MinIO is an S3-compatible object storage server used here as the backing store for lakeFS and for local experiments that need an S3 API. Its lightweight container deployment makes it a convenient, drop-in local replacement for AWS S3 during development.

Why it matters

Because MinIO implements the S3 API, existing SDKs and tools that speak S3 (boto3, AWS SDKs, etc.) can interact with it without modification. This makes MinIO particularly useful for local development where running a full S3 service is impractical.

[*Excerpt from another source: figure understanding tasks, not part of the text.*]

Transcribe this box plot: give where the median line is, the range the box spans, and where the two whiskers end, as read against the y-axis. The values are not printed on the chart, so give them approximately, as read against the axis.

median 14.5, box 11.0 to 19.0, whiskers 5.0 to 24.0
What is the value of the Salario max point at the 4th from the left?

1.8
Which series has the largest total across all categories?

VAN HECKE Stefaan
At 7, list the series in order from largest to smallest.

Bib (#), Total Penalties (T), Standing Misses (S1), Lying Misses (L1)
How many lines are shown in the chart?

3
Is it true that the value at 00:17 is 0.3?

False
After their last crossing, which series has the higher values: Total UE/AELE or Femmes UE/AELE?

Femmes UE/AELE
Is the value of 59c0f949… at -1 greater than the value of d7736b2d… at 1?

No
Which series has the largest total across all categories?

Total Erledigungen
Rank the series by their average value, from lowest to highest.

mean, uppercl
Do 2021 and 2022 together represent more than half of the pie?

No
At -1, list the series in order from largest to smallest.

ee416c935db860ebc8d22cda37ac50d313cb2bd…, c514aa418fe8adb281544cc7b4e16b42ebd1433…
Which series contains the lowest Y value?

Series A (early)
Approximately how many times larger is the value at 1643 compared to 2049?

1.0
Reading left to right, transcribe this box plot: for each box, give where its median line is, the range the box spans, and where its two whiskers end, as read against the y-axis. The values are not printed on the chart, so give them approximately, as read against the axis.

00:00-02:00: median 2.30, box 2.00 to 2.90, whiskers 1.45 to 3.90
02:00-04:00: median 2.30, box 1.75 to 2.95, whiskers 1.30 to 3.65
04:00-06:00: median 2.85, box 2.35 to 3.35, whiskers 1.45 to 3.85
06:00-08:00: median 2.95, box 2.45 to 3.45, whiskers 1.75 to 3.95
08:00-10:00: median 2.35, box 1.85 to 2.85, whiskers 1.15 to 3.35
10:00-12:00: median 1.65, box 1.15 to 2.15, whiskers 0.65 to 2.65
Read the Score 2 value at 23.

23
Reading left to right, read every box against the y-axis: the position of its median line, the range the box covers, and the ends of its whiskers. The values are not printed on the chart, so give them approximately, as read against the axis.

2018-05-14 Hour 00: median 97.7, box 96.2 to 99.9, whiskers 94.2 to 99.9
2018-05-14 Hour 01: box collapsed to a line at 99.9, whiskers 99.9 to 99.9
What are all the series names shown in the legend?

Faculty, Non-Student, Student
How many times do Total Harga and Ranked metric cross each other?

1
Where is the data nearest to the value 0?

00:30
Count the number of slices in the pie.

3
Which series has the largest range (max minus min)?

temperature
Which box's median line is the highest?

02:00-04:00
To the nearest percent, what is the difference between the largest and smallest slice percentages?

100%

How the project uses MinIO

The notebooks/docker-compose.yml file configures a MinIO service with ./data mounted for persistence. lakeFS is pointed at that MinIO endpoint as its blockstore, using the standard S3-compatible environment variables for credentials and endpoint configuration.

Running locally

Start MinIO using the Notebooks compose file:

docker compose -f notebooks/docker-compose.yml up minio

By default MinIO exposes the S3 API on port 9000 and the web console on 9001.

Configuration and security

MinIO authenticates using MINIO_ROOT_USER and MINIO_ROOT_PASSWORD by default; for production environments prefer IAM-like policies or service accounts and store credentials in secrets. Ensure TLS termination is configured in front of MinIO in production so credentials and payloads are encrypted in transit, and consider a distributed MinIO deployment or managed S3 service for durability and high availability.

Integration notes

In this project lakeFS stores object blocks in MinIO so that dataset versioning and branch semantics sit on top of an S3-compatible API. To access MinIO programmatically use the standard AWS S3 SDKs or MinIO SDKs pointed at the local endpoint.

References

Notes for Kubernetes

On Kubernetes, MinIO may be deployed as a StatefulSet backed by persistent volumes; for production consider using managed S3 instead. When integrating with lakeFS provide credentials through Kubernetes Secrets and configure the lakeFS blockstore settings to point at the cluster's object store endpoint.